It just didn’t seem honest. How was I supposed to choose a country for my thesis in my international relations master’s program if I hadn’t been to this country or seen how the people live first-hand?
This dilemma continued to puzzle me as I thought long and hard about what country and issue to focus on. The Brazilian Amazon perhaps? Patagonia? Indigenous people in the Andes? How could I devote two years of study to one of these topics if I only read about it in a book. This just didn’t jive with me.
Toward the end of first semester of my grad program it became clear that I didn’t want to march forward with my studies unless I had a clear sense of direction. My decision to put the masters program on hold came as a shock to my family. I don’t make abrupt decisions, but this was one I had contemplated for some time.
By the time December came it was clear. School would wait. I bought a one-way ticket to Guadalajara, Mexico, where a buddy of mine would be going for New Year’s to visit his family.

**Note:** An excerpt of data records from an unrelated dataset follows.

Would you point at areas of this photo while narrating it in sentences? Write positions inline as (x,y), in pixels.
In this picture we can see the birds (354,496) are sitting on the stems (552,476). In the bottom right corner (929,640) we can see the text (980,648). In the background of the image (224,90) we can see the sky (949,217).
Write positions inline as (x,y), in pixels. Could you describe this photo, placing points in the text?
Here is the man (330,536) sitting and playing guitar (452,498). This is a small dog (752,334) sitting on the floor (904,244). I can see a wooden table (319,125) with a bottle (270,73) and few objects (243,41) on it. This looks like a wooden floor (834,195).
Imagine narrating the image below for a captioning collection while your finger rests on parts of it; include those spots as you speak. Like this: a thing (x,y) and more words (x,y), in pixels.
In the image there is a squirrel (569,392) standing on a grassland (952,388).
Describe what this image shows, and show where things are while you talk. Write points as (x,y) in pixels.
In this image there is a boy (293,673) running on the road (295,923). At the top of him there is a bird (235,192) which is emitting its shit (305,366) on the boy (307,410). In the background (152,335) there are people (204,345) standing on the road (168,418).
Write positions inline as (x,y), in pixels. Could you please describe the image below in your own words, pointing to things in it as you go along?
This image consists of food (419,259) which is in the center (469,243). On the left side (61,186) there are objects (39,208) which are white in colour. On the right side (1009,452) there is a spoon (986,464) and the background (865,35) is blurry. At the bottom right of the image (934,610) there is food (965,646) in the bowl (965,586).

Little did I know that this decision would be catalyst for the next several years of my life.
The plan was to start in Guadalajara and head south. I would travel until I found a city or town that I enjoyed, and then would set up shop there and look for work. I had dreams of making it down to South America and seeing every country along the way. Maybe I could even make it all the way down to Patagonia at the end of the world.

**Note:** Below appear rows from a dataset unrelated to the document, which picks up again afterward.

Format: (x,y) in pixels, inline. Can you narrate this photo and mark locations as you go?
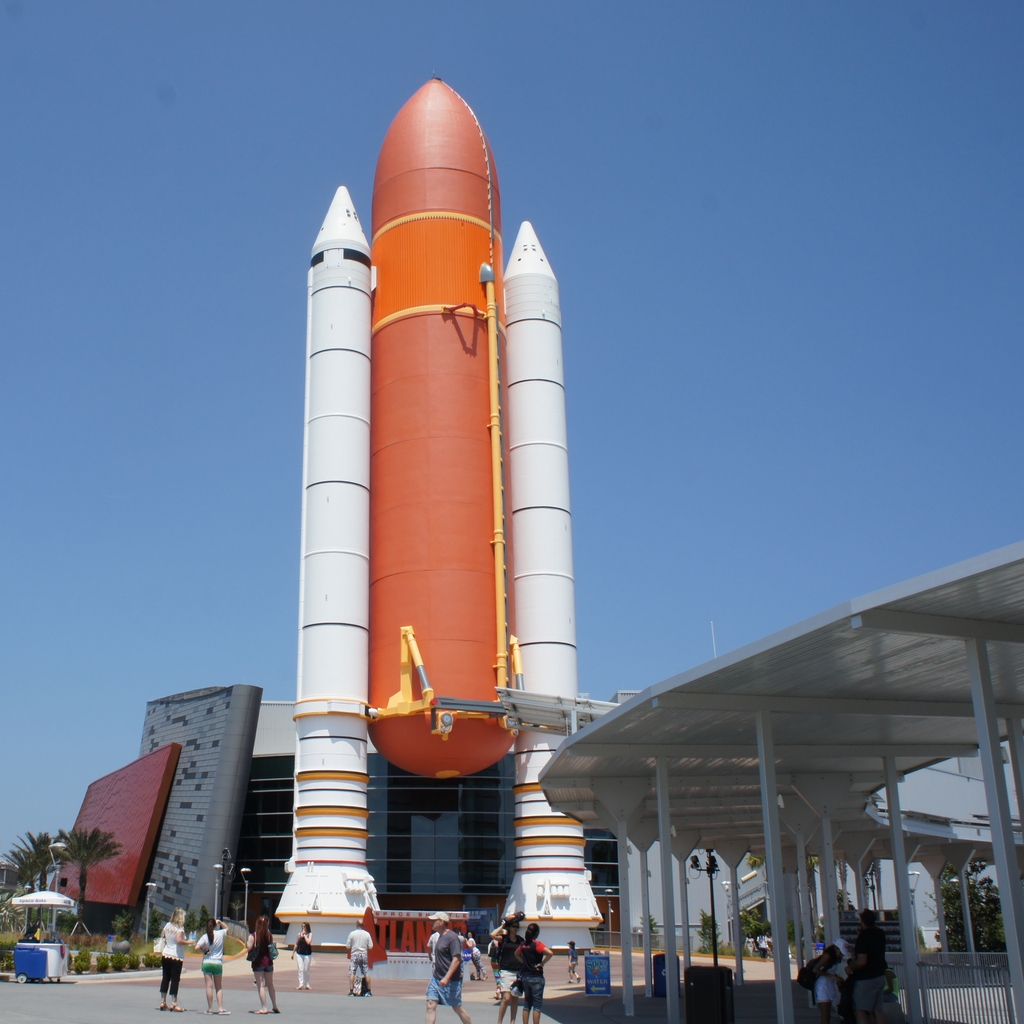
This picture is clicked outside. In the foreground (224,988) we can see the group of persons (477,962) and we can see a gazebo (789,748), trees (85,908), building (144,900), plants (140,955) and some other objects (53,962). In the center (547,424) we can see a rocket (538,410). In the background (880,203) we can see the sky (850,134).
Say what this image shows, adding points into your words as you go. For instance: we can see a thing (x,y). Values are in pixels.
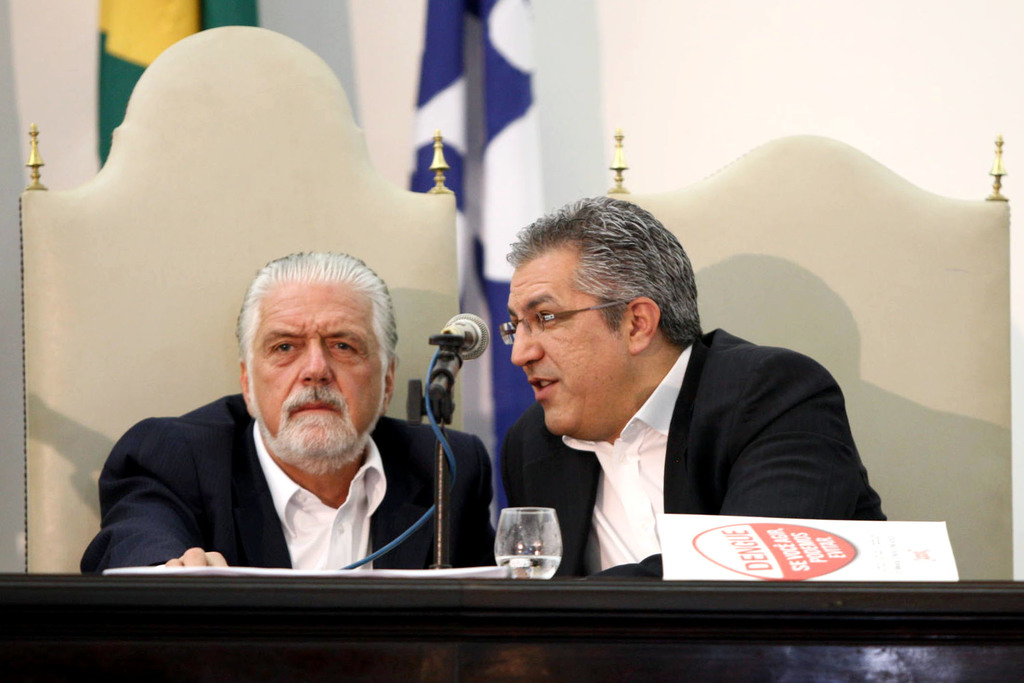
In this picture there are two men (354,348) in the center of the image (441,282), on the chairs (782,168) and there is a mic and a table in front of them and there are flags (207,6) at the top side of the image (503,12).
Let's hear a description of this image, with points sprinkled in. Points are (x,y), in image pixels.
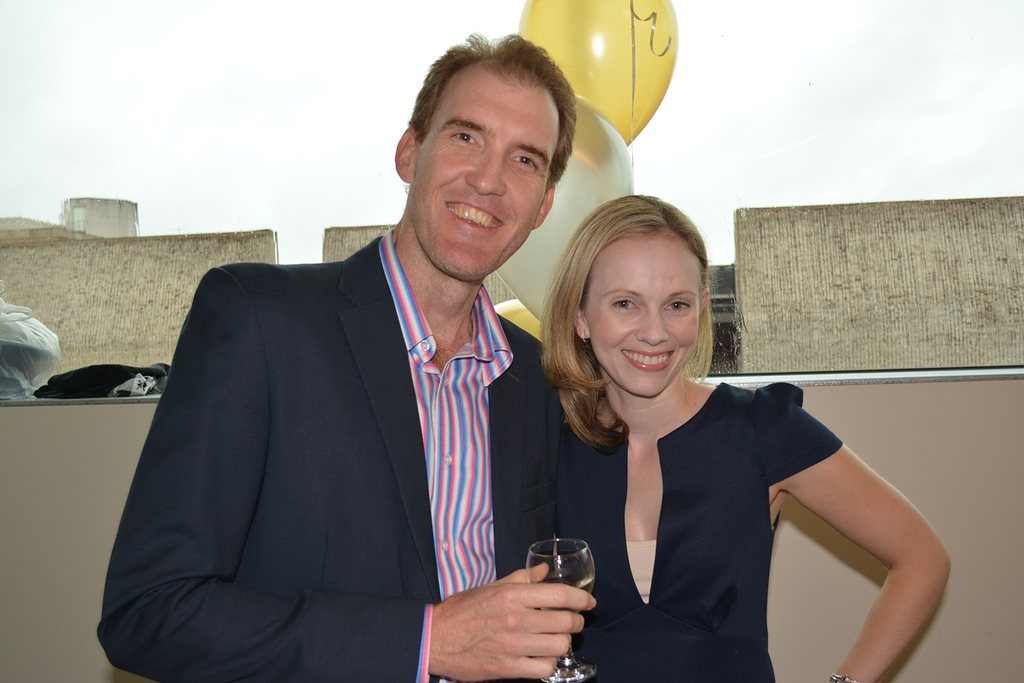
In this image in the front (338,328) there are persons (373,410) standing and smiling. On the left side (337,432) there is a man (404,481) standing and holding a glass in his hand (541,588). In the background (610,98) there are balloons (597,162) and there are objects (36,347) which are white and black in colour and there is a wall (61,528).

I arrived in Guadalajara with my life in a backpack and a very basic level of Spanish. My welcoming downtown hostel, the warm weather, beautiful plazas, delicious food, and kind locals made me feel comfortable.

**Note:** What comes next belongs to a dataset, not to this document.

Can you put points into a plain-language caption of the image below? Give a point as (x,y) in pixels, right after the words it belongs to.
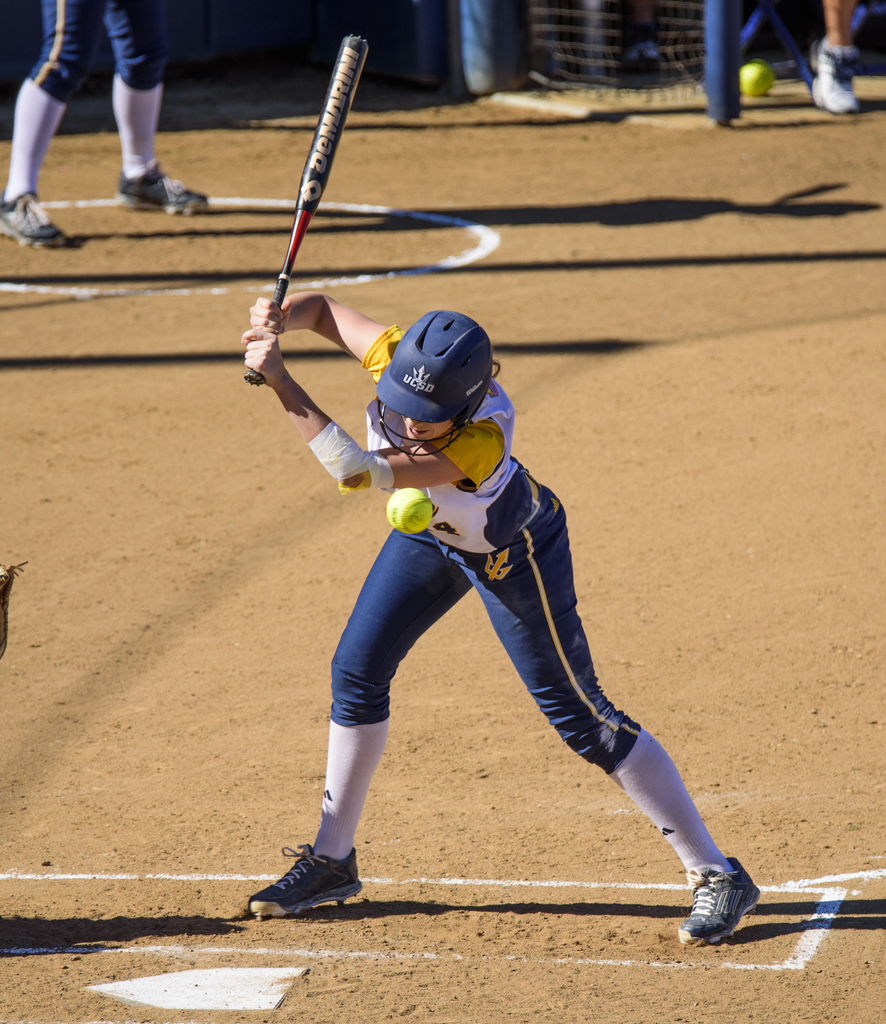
In this picture I can see there is a person (251,321) standing here holding a softball bat (348,55) and wearing a helmet (437,334) and in the backdrop (156,200) there are some people (842,33) standing in the playground (253,828).
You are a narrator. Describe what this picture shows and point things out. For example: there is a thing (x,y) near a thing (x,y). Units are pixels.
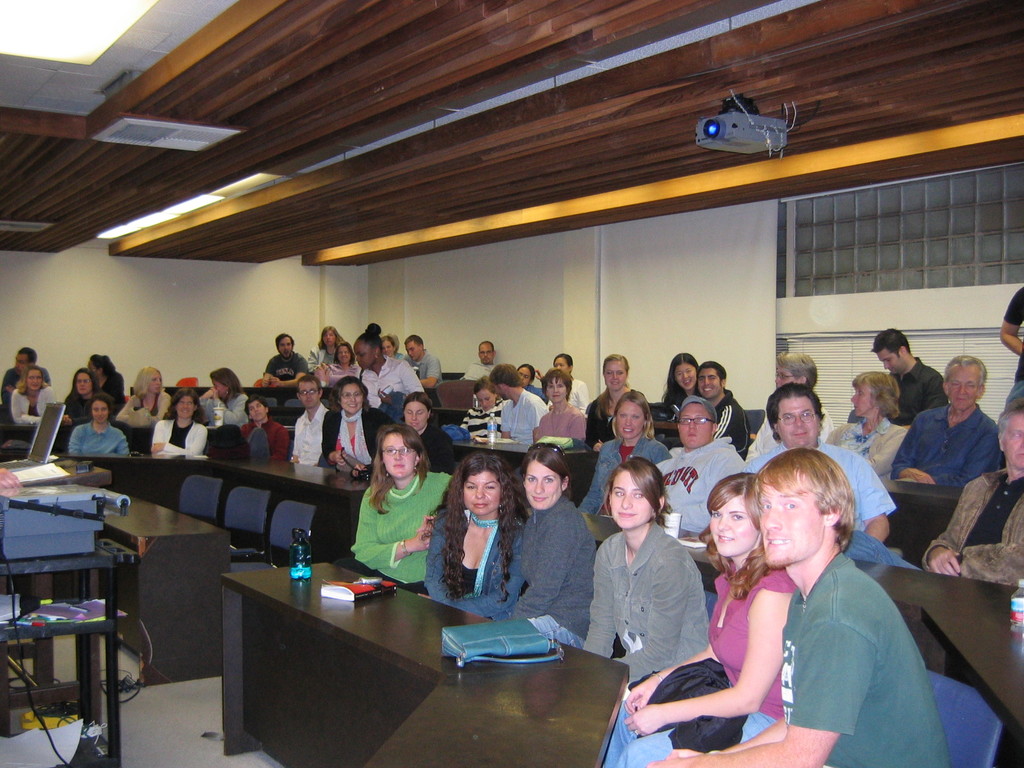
In the image we can see there are lot of people (920,706) who are sitting on chair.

On my second day in the hostel I sat down to breakfast next to an energetic German named Frank. Frank was raving to me about the Spanish classes that he was taking for four hours a day. I told him about my plans to travel south through the Americas. Frank said, “If you get real good in Spanish your trip, job and entire experience in Latin America will be so much better!”
The next day at 8:30 I met Frank to walk across downtown Guadalajara to the Instituto Cultural. I checked in at the front desk and asked if I could check out one of the Spanish classes for foreigners that they were offering. The receptionist gave me a pass and told me I was welcomed to join Frank all morning in his class to see how I liked the language school.
There were only four of us in the class. The teacher Isabel spoke only Spanish. She spoke so clearly and slowly that for the first time I felt like I might actually have a chance to learn this language!
After four hours of Spanish class I was mentally drained. It was a similar feeling to having played back to back soccer games, or of having done a terrific workout at the gym.
I was exhausted, but in a good way, in a way that made me believe I was improving and getting stronger. I competed in three sports at a high level for many years. I had gotten used to physical challenges. Spanish would be a mental challenge, and I was ready to start training.
The next day I signed up for one week of classes. Each day Frank and I would head over to class ready to make tons of mistakes and trusting that our dedication would pay dividends. After class I would often take a siesta and then review all the notes I had taken that day.
In the evenings I would go out with friends from the hostel and spend a couple of dollars eating at local taco, torta ahogada, or churro stands. I would spend hours listening to the local Tapatios talking and telling jokes. I was loving the omnipresent street stalls and stands which pop up on every corner once the sun goes down in Guadalajara.
After a couple weeks of classes I felt like my Spanish was growing by leaps and bounds, however these classes weren’t free. I remember sitting in my tiny hostel room wondering if I should continue with the intensive classes with my fabulous teacher or if indeed it was time to head south. I wasn’t sure what to do, so I decided to stay put at least until the end of the week.
A day or two later I was having a snack at school with Walter and Brandy, a retired American couple who were in the beginning level Spanish class. Upon explaining my situation to them, they asked if I had ever taught English before. I told them I had not and didn’t really consider myself an English grammar wiz either.
Walter and Brandy explained that they taught a conversation night class at the Instituto Cultural. They were looking for someone to teach two nights a week and they said that if I taught two nights a week the language school would allow me to continue studying every morning for free….and so my teaching adventure began.
I got to the classroom about an hour early for my first day of class. I had watched Walter lead conversations the night before on different topics from music to food to sports. I had printed out several short articles on Mexican soccer and the most popular American sports of football, basketball, and baseball. As the students filed in one after another I held my breath. I had never taught a class before, let alone a class of 25 Mexicans ranging from ages 16-40.
I was so relieved that the students loved the article, had tons of questions, and enjoyed having someone more their age to learn from. After a couple of weeks I started to feel more and more comfortable. Soon after Brandi and Walter invited me to come live with them so that I wouldn’t have to pay rent. I was loving my four hours of Spanish class every day, enjoying the conversation classes more and more, had met a bunch of friends at the language school, and was basically living for free…Guadalajara was going to home for a while.